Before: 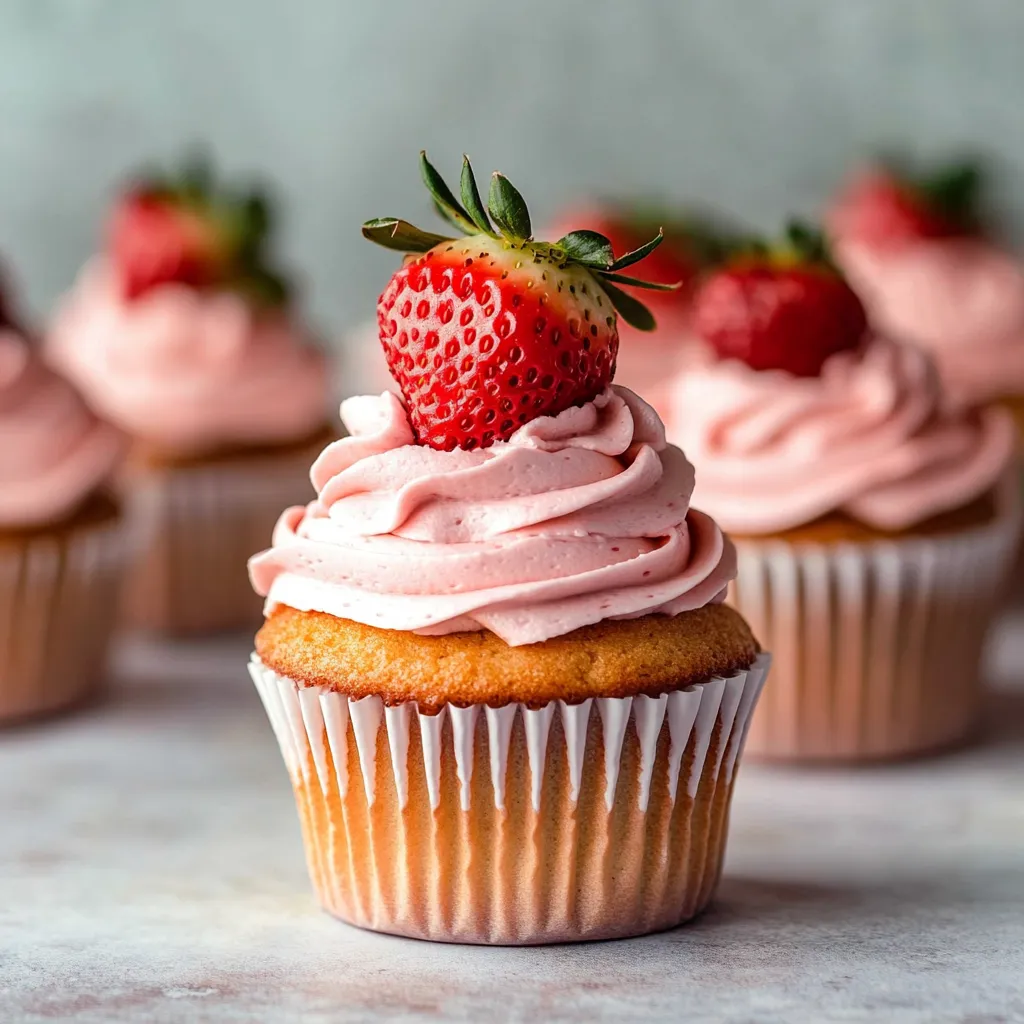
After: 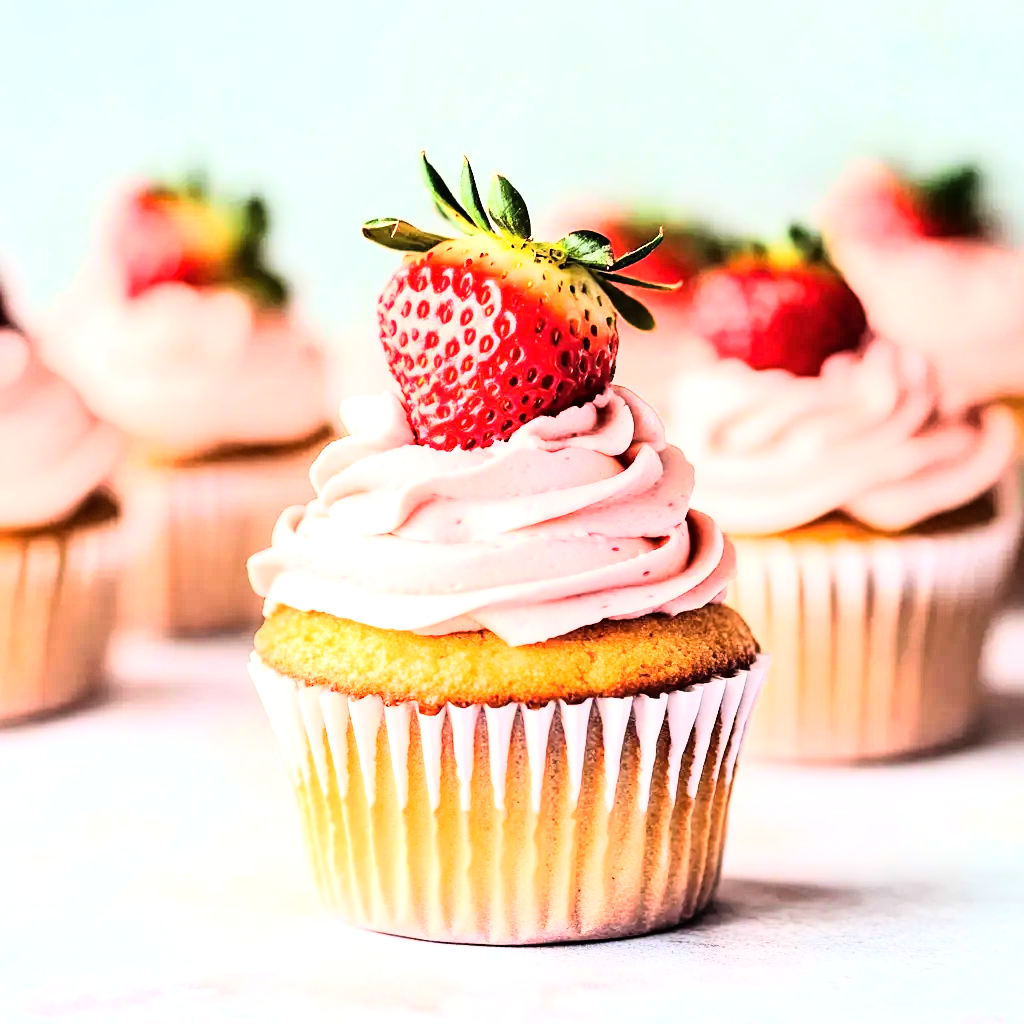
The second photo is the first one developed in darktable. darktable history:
rgb curve: curves: ch0 [(0, 0) (0.21, 0.15) (0.24, 0.21) (0.5, 0.75) (0.75, 0.96) (0.89, 0.99) (1, 1)]; ch1 [(0, 0.02) (0.21, 0.13) (0.25, 0.2) (0.5, 0.67) (0.75, 0.9) (0.89, 0.97) (1, 1)]; ch2 [(0, 0.02) (0.21, 0.13) (0.25, 0.2) (0.5, 0.67) (0.75, 0.9) (0.89, 0.97) (1, 1)], compensate middle gray true
exposure: black level correction 0, exposure 1.2 EV, compensate exposure bias true, compensate highlight preservation false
☆ ☆ ☆ ☆ ☆
Request
Could you write out, word for word, the text of each item above, leaving out the pictures?

Exercise result
Before: 
After: 
The second photo is the first one developed in darktable. darktable history:
rgb curve: curves: ch0 [(0, 0) (0.21, 0.15) (0.24, 0.21) (0.5, 0.75) (0.75, 0.96) (0.89, 0.99) (1, 1)]; ch1 [(0, 0.02) (0.21, 0.13) (0.25, 0.2) (0.5, 0.67) (0.75, 0.9) (0.89, 0.97) (1, 1)]; ch2 [(0, 0.02) (0.21, 0.13) (0.25, 0.2) (0.5, 0.67) (0.75, 0.9) (0.89, 0.97) (1, 1)], compensate middle gray true
exposure: black level correction 0, exposure 1.2 EV, compensate exposure bias true, compensate highlight preservation false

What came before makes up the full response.